Homo sociologicus, mademki bir insani ortaklıktır; o zaman edebiyat da, bu ortaklığın derinlerine doğru ilerleyip –pek çok yazarda olduğu gibi-, Behçet Çelik’in kalemi aracılığıyla da, bu ortaklığın sırlarından birini ifşa edebilir: “İnsanlar eşit diyenler haklardan, özgürlüklerden söz ediyorlardı, en büyük eşitlik aynı acıyla kavrulmanın ortaklığıydı.”
Edebiyata göre bir insanlık ortaklığıdır bu.
Behçet Çelik dünyanın fiziğinden, sistemin kimyasına, toplumun sınıfsal payandalarına; bireyin garanticiliğinin aslında garantilerini nasıl yok ettiğine kadar uzanan kapsayıcı bir uğultuyu, edebi bir lezzetle önümüze koyuyor romanında; hem de oldukça şaşırtıcı bir sosyo-ekonomik ve psikolojik çalkalanmayla birlikte. Uğultunun içindeki duyulur duyulmaz müzikaliteyi de incelikle edebileştiriyor aynı zamanda.

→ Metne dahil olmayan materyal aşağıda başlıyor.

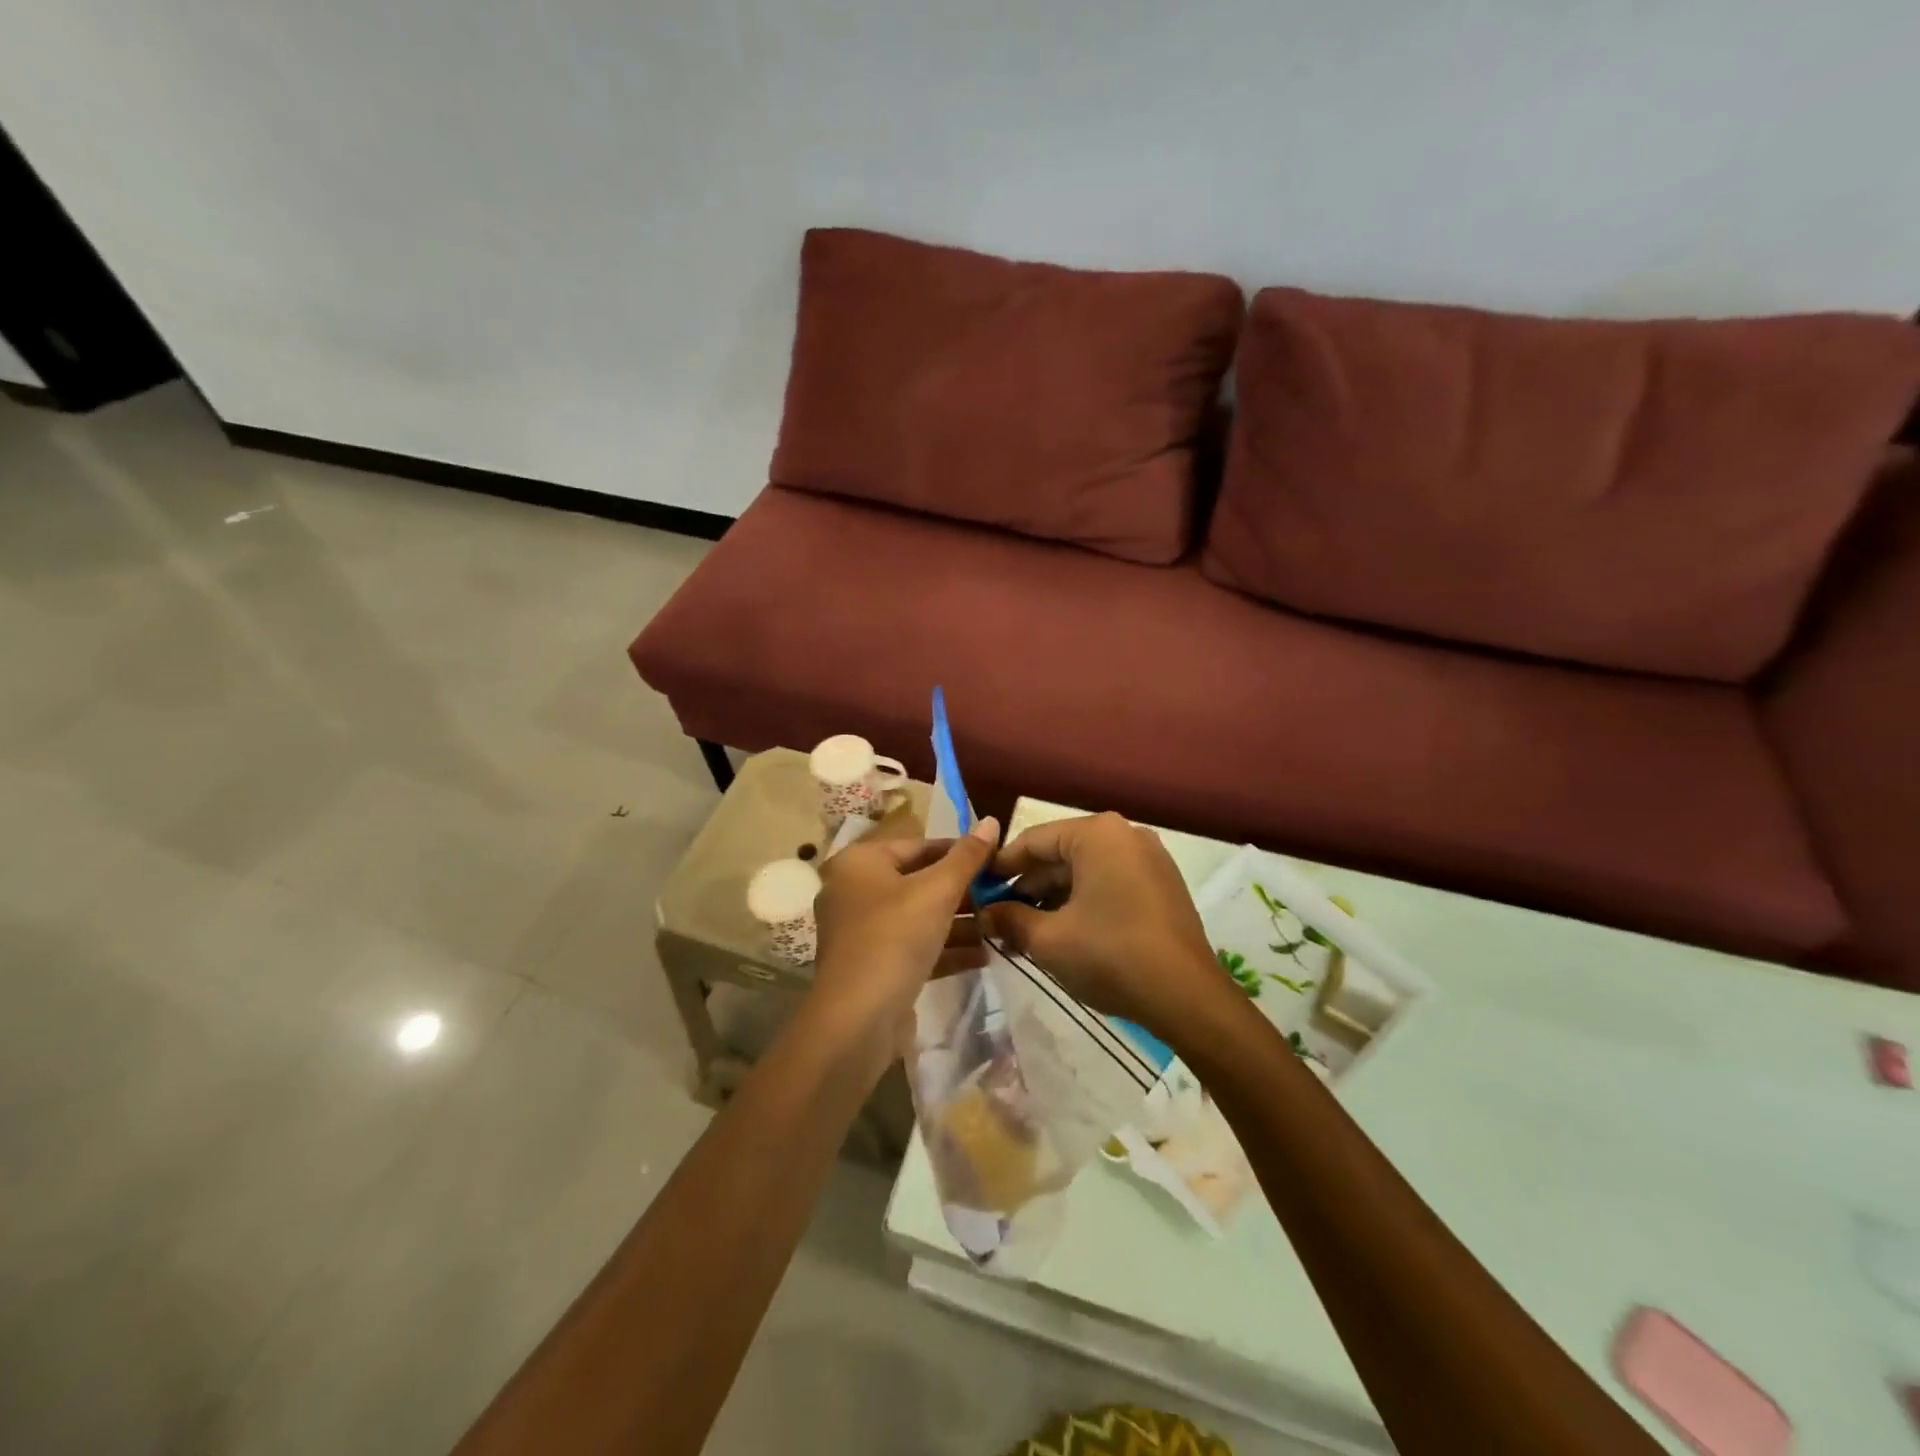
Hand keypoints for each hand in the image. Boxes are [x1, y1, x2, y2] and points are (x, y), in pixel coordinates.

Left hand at [808, 819, 998, 1059]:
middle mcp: (855, 891)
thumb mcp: (937, 891)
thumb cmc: (895, 938)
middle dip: (963, 892)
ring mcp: (862, 932)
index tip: (997, 862)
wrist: (857, 1020)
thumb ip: (967, 857)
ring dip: (959, 922)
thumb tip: (991, 820)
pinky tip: (984, 955)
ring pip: (919, 917)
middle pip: (919, 882)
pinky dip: (945, 948)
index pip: (919, 846)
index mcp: (860, 863)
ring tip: (1000, 926)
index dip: (961, 852)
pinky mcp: (873, 966)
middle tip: (1004, 896)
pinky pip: (914, 947)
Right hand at [976, 812, 1221, 1034]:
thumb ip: (1010, 919)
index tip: (977, 889)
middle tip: (998, 919)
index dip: (1000, 866)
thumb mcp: (1049, 939)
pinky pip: (1110, 883)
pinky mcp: (1162, 885)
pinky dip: (1082, 903)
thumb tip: (986, 913)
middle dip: (1027, 888)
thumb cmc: (1110, 955)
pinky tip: (1062, 933)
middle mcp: (1125, 835)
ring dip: (1053, 899)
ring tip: (1024, 932)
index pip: (1033, 841)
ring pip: (1085, 872)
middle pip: (1060, 855)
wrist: (1187, 998)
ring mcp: (1148, 859)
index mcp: (1098, 834)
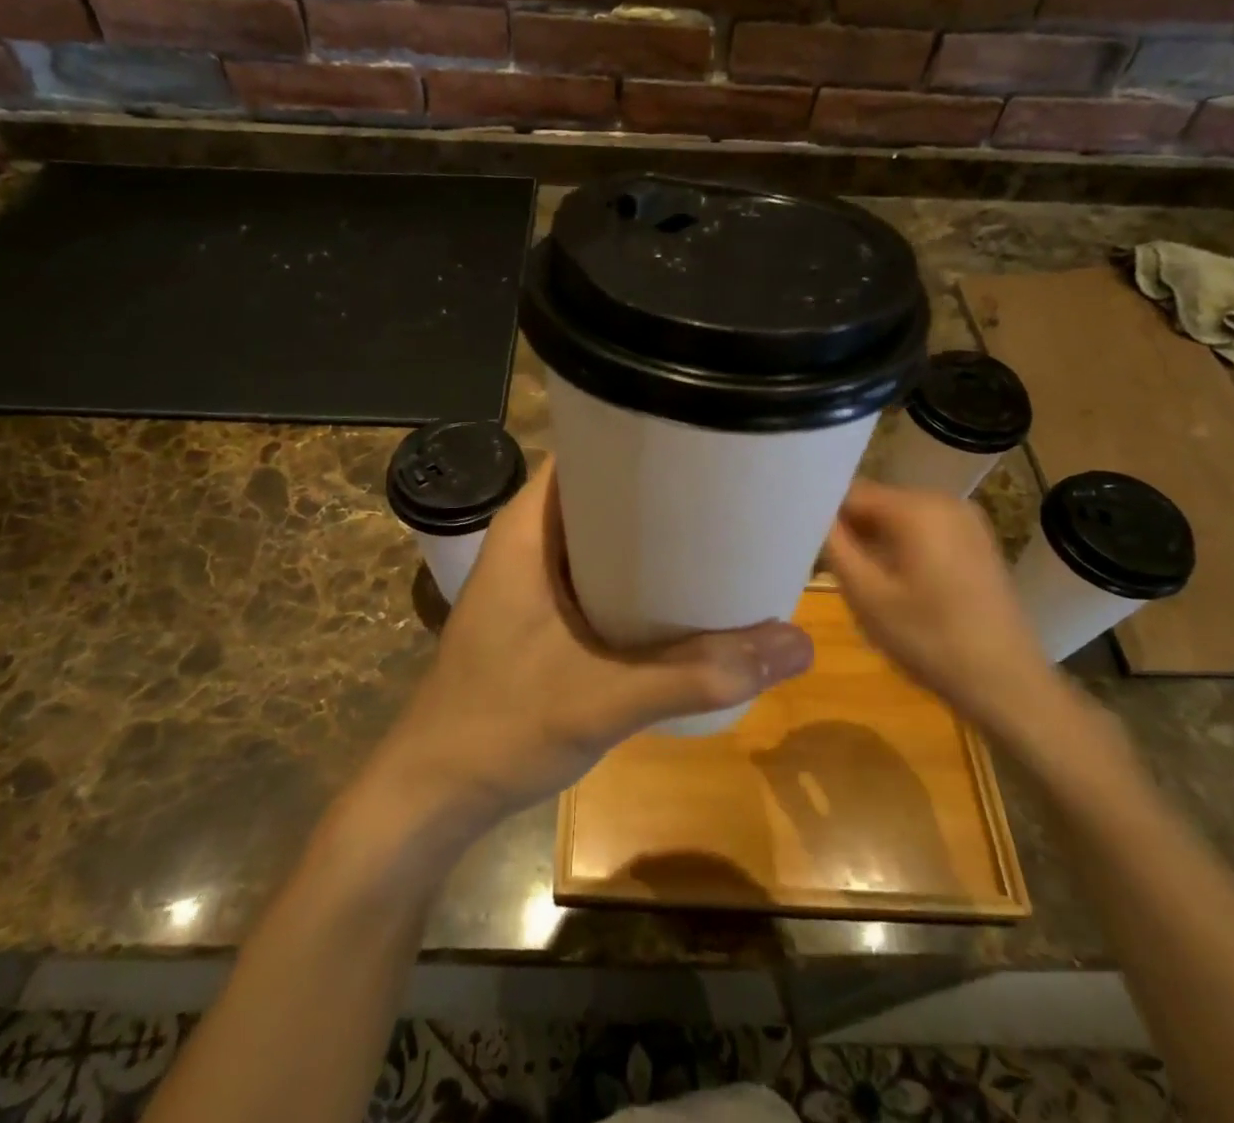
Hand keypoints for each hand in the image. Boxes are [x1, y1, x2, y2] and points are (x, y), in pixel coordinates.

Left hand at [373, 458, 814, 832]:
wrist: (435, 793)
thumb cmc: (502, 726)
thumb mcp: (605, 698)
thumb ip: (698, 674)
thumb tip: (798, 644)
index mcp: (527, 530)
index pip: (585, 451)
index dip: (639, 439)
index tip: (701, 443)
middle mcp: (527, 542)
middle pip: (600, 493)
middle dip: (658, 491)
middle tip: (725, 491)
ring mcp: (530, 581)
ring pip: (599, 537)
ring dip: (648, 538)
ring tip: (715, 533)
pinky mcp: (538, 616)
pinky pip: (594, 574)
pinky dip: (633, 576)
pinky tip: (677, 594)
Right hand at [825, 479, 1064, 743]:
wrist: (1008, 685)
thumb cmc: (930, 640)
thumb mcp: (866, 595)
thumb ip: (834, 545)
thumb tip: (811, 512)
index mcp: (916, 507)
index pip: (850, 491)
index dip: (823, 514)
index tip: (806, 543)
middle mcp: (944, 500)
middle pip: (876, 502)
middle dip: (851, 531)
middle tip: (832, 570)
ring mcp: (966, 520)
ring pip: (898, 518)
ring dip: (875, 542)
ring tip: (865, 583)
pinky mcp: (977, 542)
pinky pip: (924, 531)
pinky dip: (902, 549)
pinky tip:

Romanın başkahramanı Ahmet, bilgisine, işine gücüne güvenen, sınıf atlama değilse de, yükselme hevesi taşıyan bir küçük burjuvadır. Ekonomik kriz nedeniyle işinden kovulduğunda ortada kalır; bu hiç beklemediği durum, önce belli bir sükûnetle karşıladığı, sonraları iç kaosa dönüşen bir ruhi hal olacaktır onun için.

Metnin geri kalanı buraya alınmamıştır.